20 Temmuz 2020 - Busan

"Neredeydin?" Yüksek evimizin güzel manzarasını inceledim. Ne zaman sinirli veya düşünceli olsam geniş, duvar görevini alan camımızdan dışarıyı izlerdim.

Bu alışkanlık bana Jungkook'dan kalmıştı. Ona küserdim ardından gelip kollarını belime dolar, kulağıma şarkı mırıldanırdı.

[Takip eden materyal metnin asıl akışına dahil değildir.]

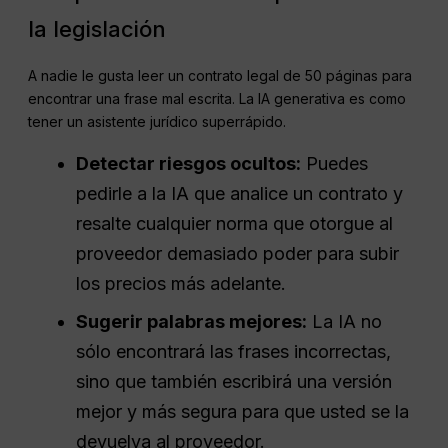
la legislación
A nadie le gusta leer un contrato legal de 50 páginas para
encontrar una frase mal escrita. La IA generativa es como
tener un asistente jurídico superrápido.
Detectar riesgos ocultos:
Puedes
pedirle a la IA que analice un contrato y
resalte cualquier norma que otorgue al
proveedor demasiado poder para subir
los precios más adelante.
Sugerir palabras mejores:
La IA no
sólo encontrará las frases incorrectas,
sino que también escribirá una versión
mejor y más segura para que usted se la
devuelva al proveedor.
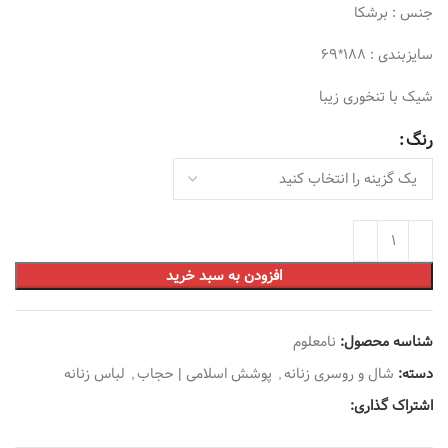
جنس : برشکا
سایزبندی : 188*69
شیک با تنخوری زیبا
رنگ
افزودن به سبد خرید
شناسه محصول:
نامعلوم
دسته:
شال و روسری زنانه
,
پوشش اسلامی | حجاب
,
لباس زنانه
اشتراک گذاری:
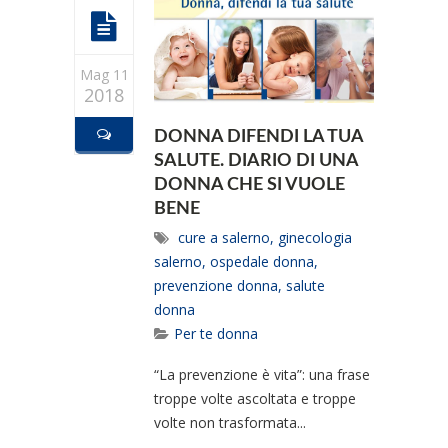
Mag 11
2018
DONNA DIFENDI LA TUA
SALUTE. DIARIO DI UNA
DONNA CHE SI VUOLE
BENE
cure a salerno
,
ginecologia
salerno
,
ospedale donna
,
prevenzione donna
,
salute
donna
Per te donna
“La prevenzione è vita”: una frase
troppe volte ascoltata e troppe
volte non trasformata...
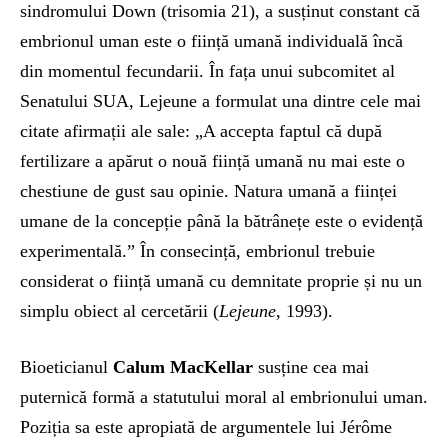
sindromului Down (trisomia 21), a susținut constant că
embrionul uman este o ființă umană individuală încă
din momentul fecundarii. În fața unui subcomitet al
Senatului SUA, Lejeune a formulat una dintre cele mai
citate afirmații ale sale: „A accepta faptul că după
fertilizare a apărut o nouă ființă umană nu mai este o
chestiune de gust sau opinie. Natura umană a ființei
umane de la concepție până la bătrânețe este o evidență
experimentală.” În consecință, embrionul trebuie
considerat o ființă umană cu demnitate proprie și nu un
simplu obiect al cercetării (
Lejeune
, 1993).
Bioeticianul
Calum MacKellar
susține cea mai
puternică formă a statutului moral al embrionului uman.
Poziția sa este apropiată de argumentele lui Jérôme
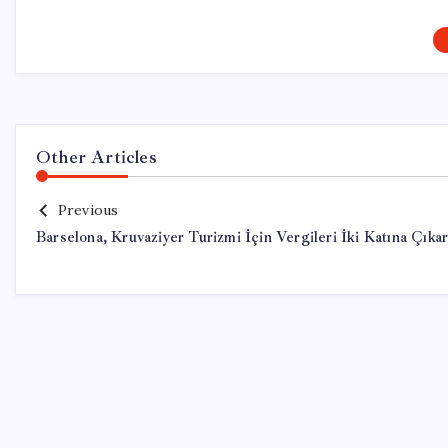
Other Articles
Previous
Barselona, Kruvaziyer Turizmi İçin Vergileri İki Katına Çıka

Kahvemden bir yudum alıp seçebildiğim nehre baktım. Ne kadar da çaresizce çıkmıştım o yılların pislettiği demirlere. Kalçamı koyduğum yeşil demirler her seferinde beni üşütse de ileriyi düşünmeden atlamaya çalışırdım.

Hırçın dalgalara kapıldığımı hayal ederdim. Sonra bir korna sesi işitir, bir alarm duymuşçasına uykumdan uyanırdım.

Eve döndüğümde ise oğluma bir şey çaktırmamaya çalışırdım. Ben acılarımı içimde, en derinimde gizlerdim.

"Bir adım daha atarsan tüm teknolojik aletlerini elinden alırım." Durdu, parkeden ses çıkmadığına emin olup temiz camımdan yansımasına baktım.

İçtiğini, kahve kokusunu delip geçen alkol kokusundan anladım. Benden saklanamazdı, Jungkook'u bu konuda yakalamakta, dağınık bir haldeyken toplamakta ustalaşmıştım.

"Sana bir soru sordum oğlum, dilini mi yuttun?" Neredeyse boşalan kahve bardağını arkama dönüp masaya bıraktım. Artık onu daha net görebiliyordum.

Sinirliydi, Jungkook'a fazlasıyla benziyordu.

İşte ben en çok bundan korktum. Ya onu da kaybedersem, ya onu da terk etmek zorunda kalırsam diye hep kendi kendimi yedim.

Bu evde en çok çabalayan kişi de bendim.

"Onunla mıydın?" Hatasını anlamış gibi başını yere eğdi. Görmüyor muydu? Benim onu düşündüğümü, Jungkook'la görüşmesini engellemeye çalıştığımı.

"Bab-"

"Onunlaydın, benim hiçbir zaman sözüm dinlenmeyecek mi oğlum?" Ağır olduğunu düşündüğüm sırt çantasını kenara bırakıp yaklaştı. Gözlerimin içine, binbir acıyı gizlediğim yere baktı.

Fakat asla göremezdi.

Aradığı şeyi görmesine izin vermezdim. Ona göre ben en güçlü babaydım.

Aslında kendi içimde en güçsüz olsam da.

"Ona kızma, buluşmak için ısrar eden bendim."

"Lise öğrencisisin, okuldan çıkar çıkmaz eve gelmen gerekiyor. Böyle şeylere kafa yorduğun için derslerinde başarısız oluyorsun." Sesim gittikçe yükseliyordu, desibeli istemeden de olsa aşıyordum.

Çünkü ben bir babaydım. Oğlumun iyiliğini elbette düşünecektim.

"O benim babam, siz ayrılmış olsanız da onunla görüşmeye devam edeceğim."

"Küçücük çocuğa nasıl alkol içirir aklım almıyor."

"Ben küçük değilim baba." Kahkaha atıp gömleğimin birkaç düğmesini açtım. Birazdan Min'i odaya gönderip Jungkook'u arayacaktım.

Anlaşılan bu gece de bana uyku yoktu.

"Daha dün bezleniyordun, liseye gidince baban gibi olabileceğini mi sanıyorsun?"

"Sana benzemektense onun gibi olmayı tercih ederim baba." Bağırdı, ve ben bu cümlenin kalbimi ne kadar acıttığını tarif dahi edemedim.

Kelimeleri, kırma biçimi, ses tonu ve ona dair her şey Jungkook'a nasıl benzeyebilirdi?